En tanto, el artículo 43° de esta ley que rige las contrataciones que hace el Estado provincial, indica, entre otras cosas que “el Poder Ejecutivo podrá disponer reestructuraciones de créditos, conforme a las facultades y con las limitaciones que anualmente establezcan la Ley del Presupuesto General o sus complementarias.”

Este punto no puede no cumplirse, pero no parece justificar con argumentos, que se evite una licitación pública en la que varios oferentes compitan entre sí y ofrezcan el mejor servicio de seguridad posible, al menor precio posible.

De todas formas, en el caso de Mega Seguridad SRL, los servicios tercerizados de seguridad y vigilancia no son los únicos negocios que tendría la firma con el Estado provincial. Es que de acuerdo con el referente del Sutras (Sindicato Único de Trabajadores de Seguridad) Sergio Soria, Mega Seguridad SRL, en época del gobierno de Maurice Closs, instaló cámaras de seguridad en Aristóbulo del Valle; San Vicente; Oberá; Leandro N. Alem, Apóstoles y Cerro Azul.

Como el Ministro de Gobierno en esa oportunidad era Jorge Franco, un médico oriundo de Cerro Azul, esa localidad se llenó de estas cámaras de videovigilancia que Mega Seguridad habría facturado al Estado provincial. Desde entonces, la empresa de los Stanganelli viene haciendo el mantenimiento de esos sistemas que se entregaron al 911. Pero esos equipos “nunca funcionaron al 100%”, sino que “siempre operaron a un 30%”. “Hasta hoy esas localidades no poseen a las Cámaras Urbanas en funcionamiento al 100%, pero los meses se cobra la concesión”, reveló Soria en su programa radial, “Perspectivas en Radio”, por Radio Lateral.

Los contratos con Mega Seguridad, según Soria, incluirían también los GPS de los patrulleros de la policía y los botones antipánico entregados a víctimas de violencia de género, sistemas que no estarían recibiendo el correcto y elemental mantenimiento. 

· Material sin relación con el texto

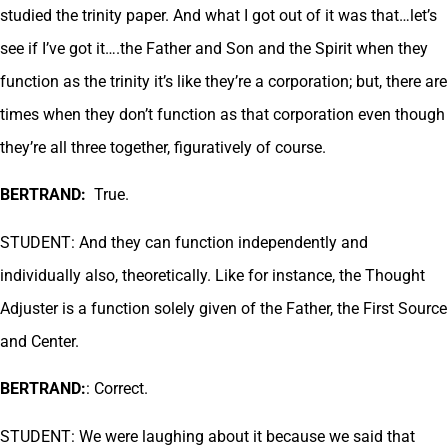
studied the trinity paper. And what I got out of it was that…let’s
see if I’ve got it….the Father and Son and the Spirit when they
function as the trinity it’s like they’re a corporation; but, there are
times when they don’t function as that corporation even though
they’re all three together, figuratively of course.
BERTRAND:
True.
STUDENT: And they can function independently and
individually also, theoretically. Like for instance, the Thought
Adjuster is a function solely given of the Father, the First Source
and Center.
BERTRAND:
: Correct.
STUDENT: We were laughing about it because we said that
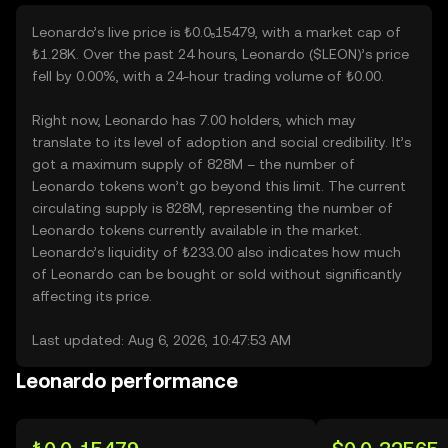
Leonardo’s live price is ₺0.0₅15479, with a market cap of
₺1.28K. Over the past 24 hours, Leonardo ($LEON)’s price
fell by 0.00%, with a 24-hour trading volume of ₺0.00.
Right now, Leonardo has 7.00 holders, which may
translate to its level of adoption and social credibility. It’s
got a maximum supply of 828M – the number of
Leonardo tokens won’t go beyond this limit. The current
circulating supply is 828M, representing the number of
Leonardo tokens currently available in the market.
Leonardo’s liquidity of ₺233.00 also indicates how much
of Leonardo can be bought or sold without significantly
affecting its price.
Last updated: Aug 6, 2026, 10:47:53 AM
Leonardo performance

En cuanto a los otros decretos por los que el MSP pagó millones a Segen SRL y Gente Porá Ltda., tampoco parecen cumplirse, las condiciones previstas por los artículos invocados de la Ley de Contabilidad General. 

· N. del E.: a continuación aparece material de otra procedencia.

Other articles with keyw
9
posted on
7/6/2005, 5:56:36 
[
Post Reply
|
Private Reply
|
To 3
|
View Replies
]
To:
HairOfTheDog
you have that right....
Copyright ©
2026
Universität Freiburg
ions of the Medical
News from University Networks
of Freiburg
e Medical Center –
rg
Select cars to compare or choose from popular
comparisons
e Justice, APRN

El Artículo 45° afirma que “todo crédito votado con una finalidad determinada, pero enunciada en forma general se entenderá que comprende los gastos adicionales afines que, accesoriamente, sean indispensables para concurrir al objeto previsto.”

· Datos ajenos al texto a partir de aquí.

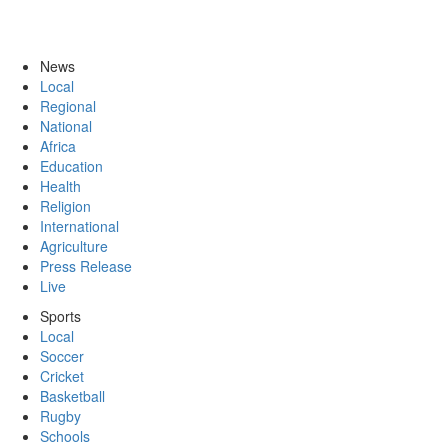
News
Local
Regional
National
Africa
Education
Health
Religion
International
Agriculture
Press Release
Live
Sports
Local
Soccer
Cricket
Basketball
Rugby
Schools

En tanto, el Artículo 80° de la norma indica: “Si el gasto pendiente de pago de un ejercicio anterior hubiera sido realizado por un agente no autorizado para ello o en contravención con las normas reglamentarias establecidas o sin contar con créditos necesarios, será también reapropiado a la partida específica del nuevo presupuesto. Para ello será necesario el reconocimiento del gasto por el organismo pertinente, conforme lo establecido en el Artículo 44° (…)”

Asimismo, el Artículo 85° el inciso “d”, precisa que se podrá realizar contrataciones directas “cuando circunstancias imprevisibles o razones de urgencia debidamente fundadas, no permitan esperar la gestión de una licitación; (…)” Si hubo circunstancias imprevisibles para la contratación directa que benefició a la Cooperativa Gente Porá Ltda., las mismas no fueron hechas públicas.

El final de ese artículo 85° de la Ley VII – N° 11 sostiene que “las causales de excepción para realizar contrataciones directas que así lo requieran, deberán ser razonadamente fundadas, bajo responsabilidad exclusiva de la autoridad con competencia para contratar que las invoca. Esta autoridad, ejerce así la facultad excluyente de determinar el mérito, oportunidad o conveniencia del acto.”